The sketches in the top left-hand corner and top centre represents details of the stucco and grotesque decorations from the lateral side (northern or right-hand side as you face the interior wall) of the second external pier.5 On the left is the upper section of the pilaster which contains stucco medallions including, from top to bottom: a centaur with a trumpet; Jove; fighting Amazons seated on horses; and the figure of an artist working in the Loggia. Before the windows were enclosed with glass the fresco details suffered damage from exposure to the elements and are now much faded. The drawing continues at the top of the page on the right with the lower part of the pilaster.6 Turner has annotated the study with various colour notes including, from the top to the bottom of the pilaster: ‘G Bor’, ‘Bronze’, ‘G Balls’, ‘Lake’, ‘Purple’, ‘Orange’, ‘Landscape’, ‘Red Wall’, ‘Lilac’, ‘ov’, ‘Green’, ‘P | W’, ‘P’, ‘violet’, ‘purple’ and ‘Red B’.
b.
The central sketch depicts a bird, inscribed ‘Green’, a detail from the base of the pilaster.
c.
The final group of sketches is inverted at the bottom centre and right-hand side of the page. They represent details of the stucco and grotesque decorations of the facing (front) side of the second external pilaster.7 Turner has executed a record of the upper part along the full length of the page and then continued the drawing with the lower section beside it. The sketch is variously inscribed, from the top to the bottom of the pilaster: ‘3 the Pier’, ‘Green’, ‘Purple’, ‘G Bor’, ‘Dado solid’, ‘Dado’, ‘Purple’, ‘Red with | Blue | candelabra’, ‘D B’ and ‘Purple B’.

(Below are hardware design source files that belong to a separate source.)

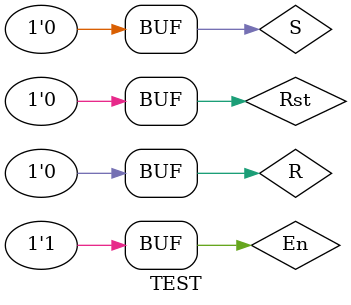
<source format=v>
`timescale 1ns / 1ps

module SR_LATCH (
  input S, R, En, Rst,
  output reg Q
);
  always @(*) begin
    // Asynchronous Reset dominates
    if (Rst) Q = 0;
    else if (En) begin
      if (S & ~R) begin
        Q = 1;
      end else if (~S & R) begin
        Q = 0;
      end
    end
  end
endmodule


module TEST();
  reg S, R, En, Rst;
  wire Q;

  SR_LATCH uut (S, R, En, Rst, Q);

  initial begin
    $dumpfile("q1.vcd");
    $dumpvars(0, TEST);
    $display("Solution by Adheesh Trivedi");
    $display("===========================");

    $display("");
    $display("S R En Rst Q");
    $display("-------------");
    $monitor("%b %b %b  %b   %b", S, R, En, Rst, Q);

    // Asynchronous Reset
    S = 0; R = 0; En = 0; Rst = 1; #5;
    Rst = 0; #5;
    // Set
    S = 1; R = 0; En = 1; #5;
    S = 0; #5;
    // Reset
    S = 0; R = 1; En = 1; #5;
    R = 0; En = 0; #5;
    // Not Enabled
    S = 1; R = 0; #5;
    // Enabled again
    En = 1; #5;
    S = 0; #10;

  end
endmodule

</source>
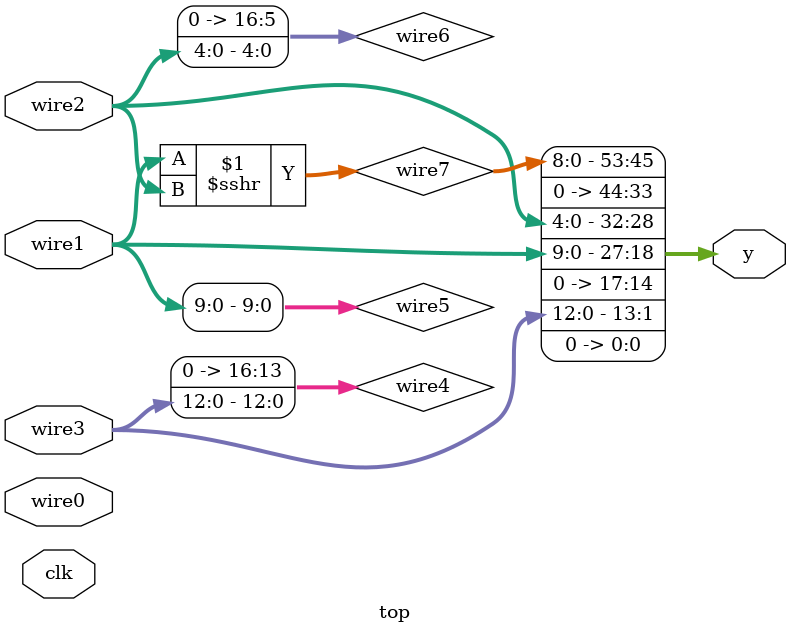
<source format=v>
module top  (y, clk, wire3, wire2, wire1, wire0);
  output wire [(32'h35):(32'h0)] y;
  input wire [(1'h0):(1'h0)] clk;
  input wire [(4'hc):(1'h0)] wire3;
  input wire signed [(3'h5):(1'h0)] wire2;
  input wire [(4'ha):(1'h0)] wire1;
  input wire [(4'hb):(1'h0)] wire0;
  wire signed [(4'hb):(1'h0)] wire7;
  wire [(5'h10):(1'h0)] wire6;
  wire signed [(4'h9):(1'h0)] wire5;
  wire signed [(5'h10):(1'h0)] wire4;
  assign y = {wire7, wire6, wire5, wire4, (1'h0)};
  assign wire4 = wire3;
  assign wire5 = wire1;
  assign wire6 = wire2[(3'h4):(1'h0)];
  assign wire7 = (wire1 >>> wire2);
endmodule

</source>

Further studies related to the evolution of Rome from the Vatican can be found on folios 21 verso and 25–26 (D14966 and D14970–D14972), as well as an elaborate compositional drawing in pen and ink in the Rome C. Studies sketchbook (Tate D16368; Turner Bequest CLXXXIX 41).

Nicola Moorby
January 2010

1
See for example Powell 1987, p.116 and James Hamilton, Nicola Moorby, Christopher Baker and others, Turner & Italy, exhibition catalogue, National Galleries of Scotland, Edinburgh 2009, pp.52–3.
2
Martin Butlin and Evelyn Joll, The Paintings of J.M.W. Turner, revised ed., New Haven and London 1984, no.228.
3
See Powell 1987, pp.62 and 116–17, and Hamilton et al. 2009, p.53. Hamilton, for example, has described the studies as ‘far more detailed than [Turner] would reasonably need if he were not sympathetic to, and even complicit in, a complete copying of them’ and has stated that the artist only ‘used a fraction’ of them.
4
See Cecilia Powell, ‘On the Wing through Space and Time: The Dynamics of Turner’s Italy’, in Forum for Modern Language Studies, vol.39, no.2, April 2003, pp.199–200.
5
See Nicole Dacos, Le Logge di Rafaello: Maestro e bottega di fronte all’antico, Rome 1977, p.264, reproduced Tav.CI as ‘a) Pilastro II.B, esterno’ and Tav.XCV, as ‘b) Pilastro II.B, esterno. Stato attuale’. The design is repeated on the opposite side of the window.
6
Visible in a painting by Giovanni Ottaviani and Giovanni Volpato, reproduced in colour in Giorgio Marini, Nicole Dacos, Michel Hochmann, Annie Gilet et al., Giovanni Volpato: Les Loges de Raphaël et la Galerie du Palais Farnèse, exhibition catalogue, Musée des Beaux-Arts de Tours 2007, no.1a, p.125, as ‘Vue en perspective des Loges’ or ‘Frontispiece’.
7
See Dacos 1977, p.264, reproduced Tav.C, as ‘b) Pilastro II, opposto’. The details are repeated on the lower part of the second internal pilaster, see the engraving by Giovanni Volpato (xx), reproduced ibid., Tav.LXXXVIII, b).